General Writing, Queries

How to Improve Your Odds When Querying

Writers who are querying love to drive each other into despair by citing the odds against them finding an agent. The odds of success vary – two or three out sixty, or even a hundred I’ve heard – but they are never in a writer’s favor. However, citing the odds on social media is always an occasion for despair laced with stolid determination to push on through. Yet while the despair is understandable, and I admit to sometimes succumbing to it myself as I prepare to query, I believe that it is based on a fallacy: that each writer is a fallacy. After all, a statistic is not a prediction – just an average.

I first learned this fact from science writer Stephen Jay Gould. Gould was diagnosed as having peritoneal mesothelioma – cancer of the abdomenal lining – and was told that he could only expect to live another eight months. But Gould was a researcher and a trained statistician, and instead of preparing for an early death, he researched his condition. He soon found out that his own odds were much better than average. Even more importantly, by making some changes in his lifestyle, he could improve his odds. He made those changes, and lived another twenty years. Gould’s example showed me that while the statistics are useful to know, they are not all you need to know.

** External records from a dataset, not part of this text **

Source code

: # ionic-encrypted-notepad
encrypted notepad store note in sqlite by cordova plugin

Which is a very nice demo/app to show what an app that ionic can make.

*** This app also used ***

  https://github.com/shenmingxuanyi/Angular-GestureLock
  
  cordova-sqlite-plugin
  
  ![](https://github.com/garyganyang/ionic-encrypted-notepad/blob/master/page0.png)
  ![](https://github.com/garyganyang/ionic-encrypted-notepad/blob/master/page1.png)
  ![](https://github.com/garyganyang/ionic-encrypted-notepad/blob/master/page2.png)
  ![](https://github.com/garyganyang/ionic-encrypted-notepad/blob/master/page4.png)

A querying writer can learn a lot from Gould’s example. Sure, the odds are not good. For every writer who finds an agent, there are dozens who never do. But browse the online writer groups, and you soon notice that the average is low. Many writers are working on stale ideas borrowed from anime, and many more struggle with grammar and spelling. Few have any sense of how to develop a story, and react to suggestions for improvement with hostility. Under these conditions, becoming above average is easy enough so long as you are willing to do the work.

However, the struggle to stand out only begins with the quality of writing. Look at blogs like Query Shark, where pitches and queries are criticized and improved, and you soon realize that most writers are not very good at the query process, either. Despite no shortage of blogs where we can learn, most of us have no idea of how to structure a query, or what its structure should be.

So not only can the quality of your writing lift you above average, but so can mastering the query process. As long as you are willing to put in the work, whatever statistics you hear are not a prediction of your failure. Rather, they are a sign of how many people are querying ineptly. Make up your mind that you are not going to be average, and your odds can improve significantly.